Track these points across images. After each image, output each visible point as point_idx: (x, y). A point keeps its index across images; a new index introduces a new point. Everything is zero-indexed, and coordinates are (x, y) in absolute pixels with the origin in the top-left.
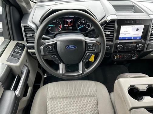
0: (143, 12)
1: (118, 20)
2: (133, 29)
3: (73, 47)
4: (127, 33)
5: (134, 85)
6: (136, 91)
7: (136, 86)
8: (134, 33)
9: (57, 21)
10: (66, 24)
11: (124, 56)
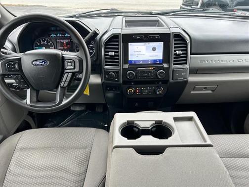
0: (163, 26)
1: (122, 34)
2: (147, 48)
3: (43, 62)
4: (139, 53)
5: (133, 121)
6: (137, 130)
7: (135, 122)
8: (151, 54)
9: (48, 42)
10: (61, 47)
11: (141, 89)
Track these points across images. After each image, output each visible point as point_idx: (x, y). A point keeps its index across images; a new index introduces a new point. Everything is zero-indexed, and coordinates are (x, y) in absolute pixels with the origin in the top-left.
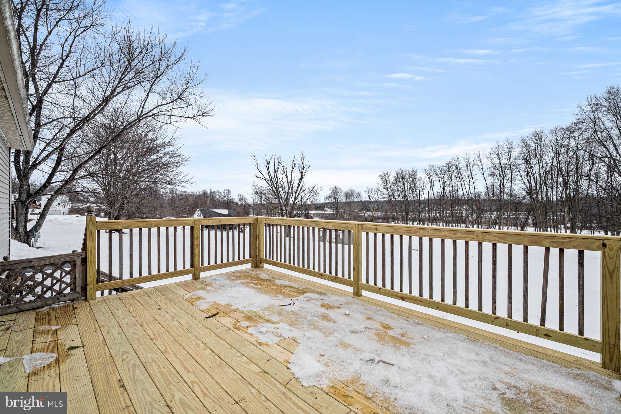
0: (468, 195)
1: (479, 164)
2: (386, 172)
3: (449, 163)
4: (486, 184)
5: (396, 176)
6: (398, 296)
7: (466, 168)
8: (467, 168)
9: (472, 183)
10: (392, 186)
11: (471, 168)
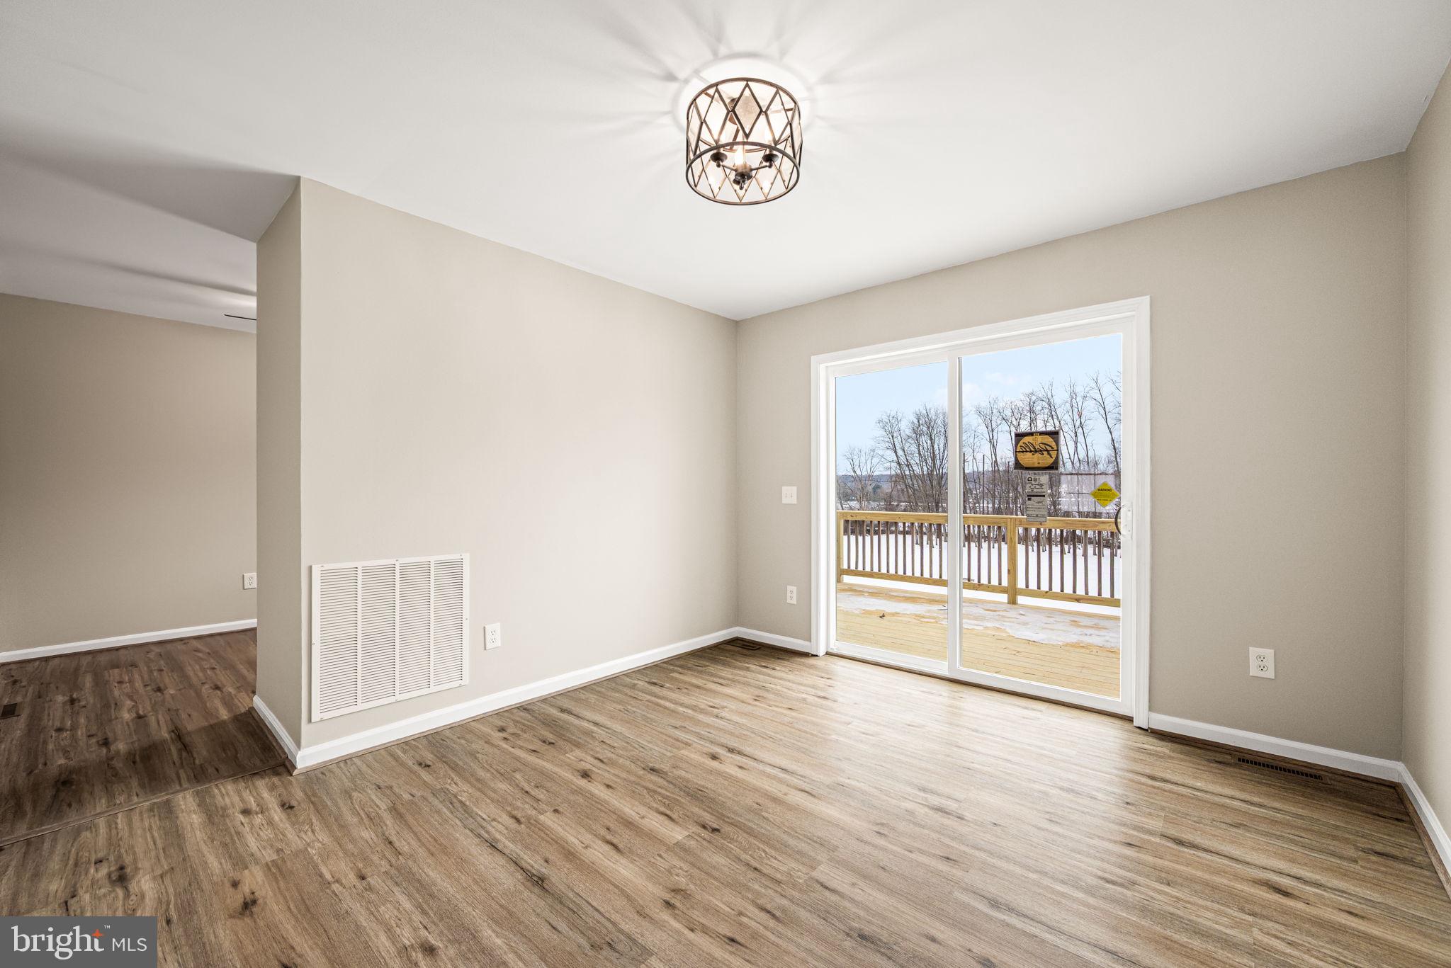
0: (1073, 463)
1: (1098, 396)
2: (893, 414)
3: (1032, 394)
4: (1113, 440)
5: (916, 421)
6: (1071, 598)
7: (1068, 405)
8: (1072, 406)
9: (1080, 438)
10: (907, 445)
11: (1080, 404)
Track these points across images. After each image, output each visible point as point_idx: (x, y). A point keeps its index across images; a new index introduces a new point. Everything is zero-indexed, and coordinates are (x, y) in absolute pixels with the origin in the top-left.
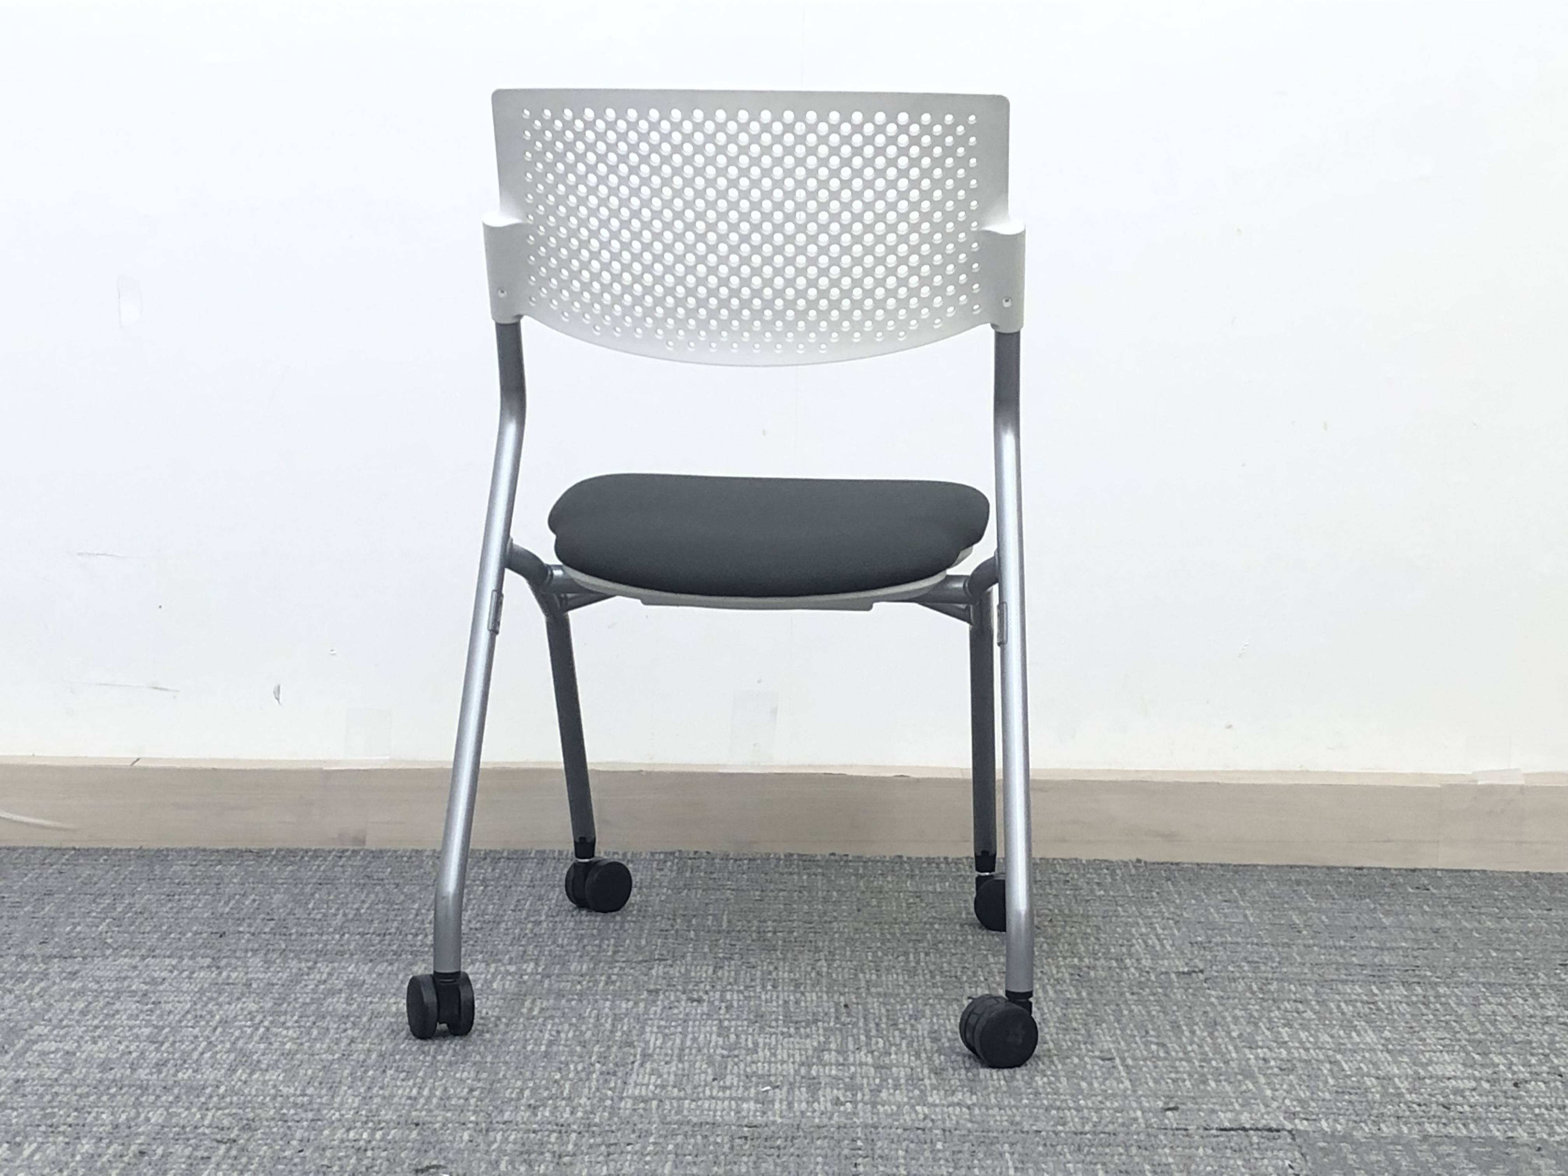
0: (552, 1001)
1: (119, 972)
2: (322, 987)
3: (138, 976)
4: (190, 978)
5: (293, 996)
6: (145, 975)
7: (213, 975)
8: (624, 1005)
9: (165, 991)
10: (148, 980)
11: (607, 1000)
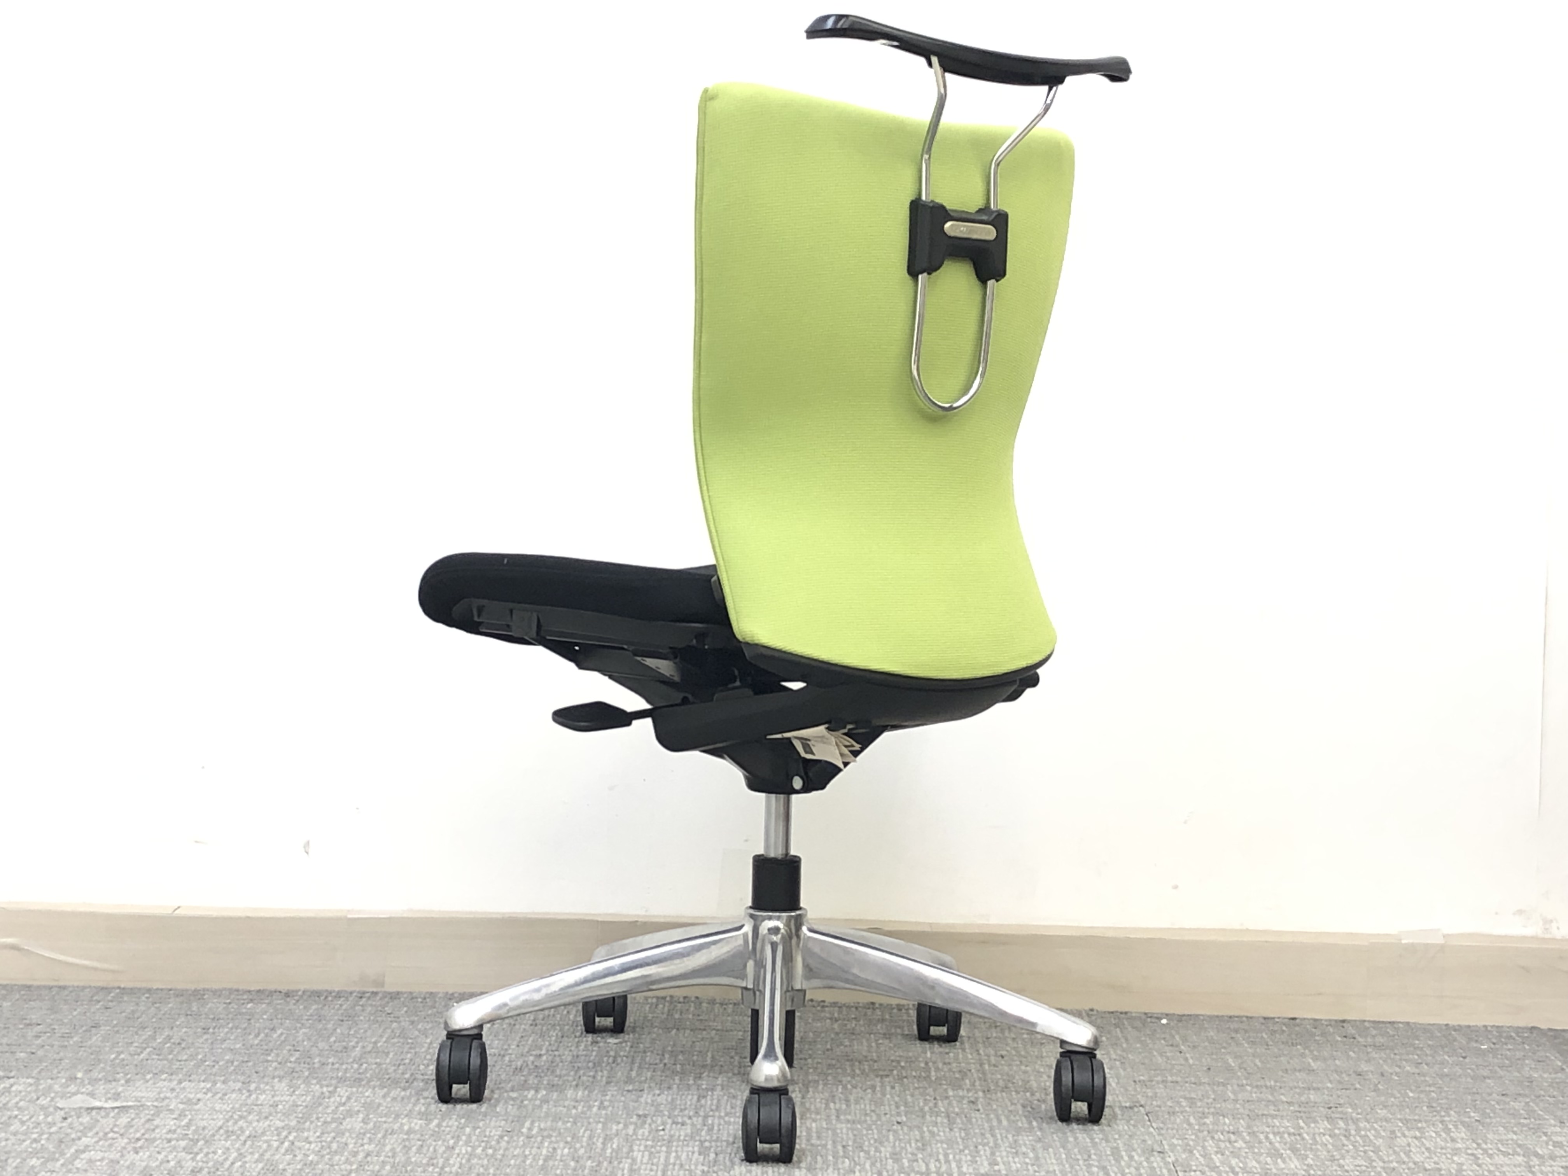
0: (549, 1123)
1: (159, 1093)
2: (342, 1108)
3: (176, 1097)
4: (220, 1098)
5: (315, 1116)
6: (182, 1097)
7: (244, 1097)
8: (615, 1127)
9: (199, 1110)
10: (185, 1100)
11: (600, 1122)
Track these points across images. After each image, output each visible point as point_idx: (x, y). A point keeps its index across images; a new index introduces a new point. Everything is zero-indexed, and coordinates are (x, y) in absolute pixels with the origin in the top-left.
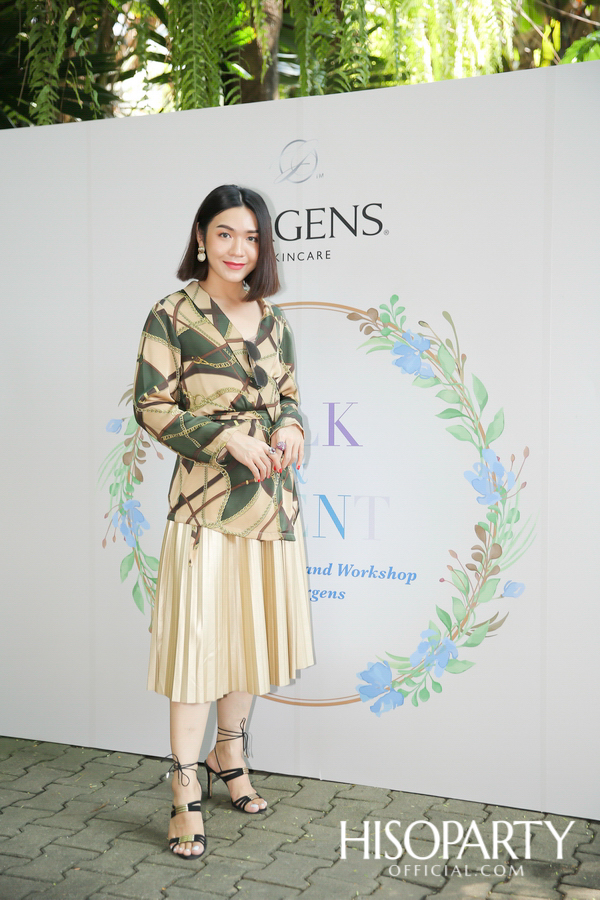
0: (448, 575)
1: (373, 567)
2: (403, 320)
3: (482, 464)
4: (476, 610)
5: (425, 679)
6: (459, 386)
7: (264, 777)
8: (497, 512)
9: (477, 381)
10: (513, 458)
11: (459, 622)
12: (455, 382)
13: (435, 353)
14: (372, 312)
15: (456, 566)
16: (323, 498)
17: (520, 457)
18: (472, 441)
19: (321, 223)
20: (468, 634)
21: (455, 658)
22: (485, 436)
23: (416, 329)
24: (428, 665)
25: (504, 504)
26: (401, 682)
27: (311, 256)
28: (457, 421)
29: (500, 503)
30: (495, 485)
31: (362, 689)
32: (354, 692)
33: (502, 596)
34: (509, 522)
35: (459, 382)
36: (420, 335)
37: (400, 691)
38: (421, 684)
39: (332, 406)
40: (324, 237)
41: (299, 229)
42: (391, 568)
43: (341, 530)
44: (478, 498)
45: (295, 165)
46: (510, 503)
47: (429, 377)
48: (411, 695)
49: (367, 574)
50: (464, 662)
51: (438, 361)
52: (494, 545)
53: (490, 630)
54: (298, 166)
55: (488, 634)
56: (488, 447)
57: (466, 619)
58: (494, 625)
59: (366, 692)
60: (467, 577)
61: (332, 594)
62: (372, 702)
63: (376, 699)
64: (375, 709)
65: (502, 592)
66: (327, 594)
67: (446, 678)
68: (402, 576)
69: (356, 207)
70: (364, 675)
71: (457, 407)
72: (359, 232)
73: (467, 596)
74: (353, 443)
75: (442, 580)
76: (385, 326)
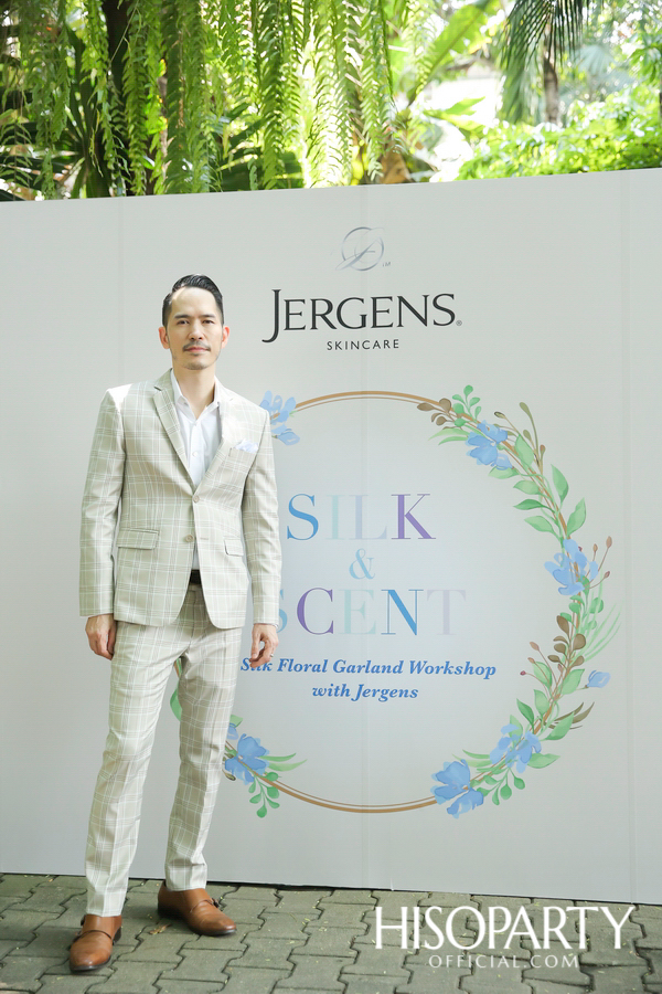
0: (529, 668)
1: (448, 663)
2: (477, 411)
3: (563, 555)
4: (559, 702)
5: (506, 776)
6: (537, 477)
7: (329, 893)
8: (580, 602)
9: (557, 472)
10: (595, 548)
11: (542, 715)
12: (534, 473)
13: (512, 444)
14: (445, 402)
15: (538, 658)
16: (393, 593)
17: (602, 547)
18: (552, 531)
19: (388, 311)
20: (552, 727)
21: (538, 752)
22: (566, 527)
23: (491, 420)
24: (509, 761)
25: (587, 594)
26: (480, 781)
27: (377, 344)
28: (537, 512)
29: (582, 593)
30: (577, 575)
31: (438, 791)
32: (428, 794)
33: (586, 687)
34: (592, 612)
35: (538, 472)
36: (496, 425)
37: (479, 790)
38: (502, 781)
39: (401, 498)
40: (391, 326)
41: (364, 317)
42: (468, 663)
43: (413, 626)
44: (559, 589)
45: (359, 252)
46: (594, 593)
47: (506, 468)
48: (492, 794)
49: (442, 671)
50: (548, 756)
51: (515, 452)
52: (578, 635)
53: (575, 721)
54: (362, 254)
55: (573, 726)
56: (569, 538)
57: (549, 712)
58: (578, 716)
59: (441, 794)
60: (549, 669)
61: (404, 693)
62: (449, 803)
63: (453, 800)
64: (453, 810)
65: (587, 682)
66: (398, 693)
67: (528, 774)
68: (480, 671)
69: (426, 297)
70: (439, 776)
71: (536, 498)
72: (430, 321)
73: (550, 688)
74: (425, 535)
75: (523, 673)
76: (458, 416)
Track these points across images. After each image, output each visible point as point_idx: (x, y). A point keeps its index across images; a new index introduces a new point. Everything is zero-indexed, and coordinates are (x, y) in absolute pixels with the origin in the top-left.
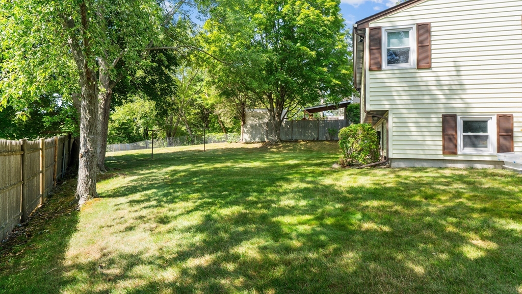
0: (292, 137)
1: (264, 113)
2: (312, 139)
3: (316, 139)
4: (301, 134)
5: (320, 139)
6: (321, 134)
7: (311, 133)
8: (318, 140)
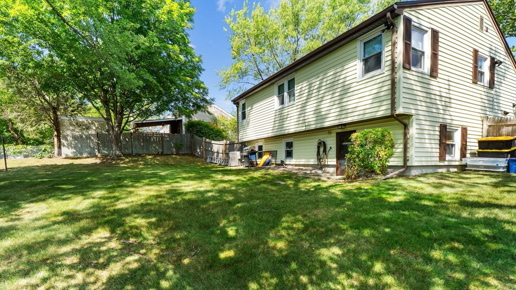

Instructions to follow: Copy nothing past the line containing "3: (482, 464)": reproduce every line from the start of the records up to it, skipping pictures.

Answer to the exercise:
Track these points across images. After each image, output each visible point as point_idx: (x, y). A point keeps its index across images; a new index introduces a new point. Everything is zero-indexed, and coordinates are (x, y) in absolute pixels with the origin in the top-left.
0: (143, 12)
1: (118, 20)
2: (133, 29)
3: (73, 47)
4: (127, 33)
5: (134, 85)
6: (136, 91)
7: (136, 86)
8: (134, 33)
9: (57, 21)
10: (66, 24)
11: (124, 56)
0: (163, 26)
1: (122, 34)
2: (147, 48)
3: (43, 62)
4: (139, 53)
5: (133, 121)
6: (137, 130)
7: (135, 122)
8: (151, 54)
9: (48, 42)
10: (61, 47)
11: (141, 89)
Track these points across images. After each image, output each visible point as point_idx: (x, y). A point keeps its index across images; a new index introduces a new point. Everything is zero-indexed, and coordinates are (x, y) in absolute pixels with the origin in the top-left.
0: (468, 195)
1: (479, 164)
2: (386, 172)
3: (449, 163)
4: (486, 184)
5: (396, 176)
6: (398, 296)
7: (466, 168)
8: (467, 168)
9: (472, 183)
10: (392, 186)
11: (471, 168)
0: (1073, 463)
1: (1098, 396)
2: (893, 414)
3: (1032, 394)
4: (1113, 440)
5: (916, 421)
6: (1071, 598)
7: (1068, 405)
8: (1072, 406)
9: (1080, 438)
10: (907, 445)
11: (1080, 404)
Track these points across images. After each image, output each visible point as point_idx: (x, y). A point keeps its index across images; a new index introduces a new point. Everything is zero-indexed, and coordinates are (x, y) in absolute pixels with the origin in the top-left.
0: (552, 1001)
1: (119, 972)
2: (322, 987)
3: (138, 976)
4: (190, 978)
5: (293, 996)
6: (145, 975)
7: (213, 975)
8: (624, 1005)
9: (165, 991)
10: (148, 980)
11: (607, 1000)
0: (549, 1123)
1: (159, 1093)
2: (342, 1108)
3: (176, 1097)
4: (220, 1098)
5: (315, 1116)
6: (182, 1097)
7: (244, 1097)
8: (615, 1127)
9: (199, 1110)
10: (185, 1100)
11: (600, 1122)
Track these points across images. After each image, output each visible point as point_idx: (x, y). A point keeps its index across images; a new index introduces a new point. Everything is zero-indexed, and coordinates are (x, y) in absolute pixels with the origin in the top-left.
0: (448, 575)
1: (373, 567)
2: (403, 320)
3: (482, 464)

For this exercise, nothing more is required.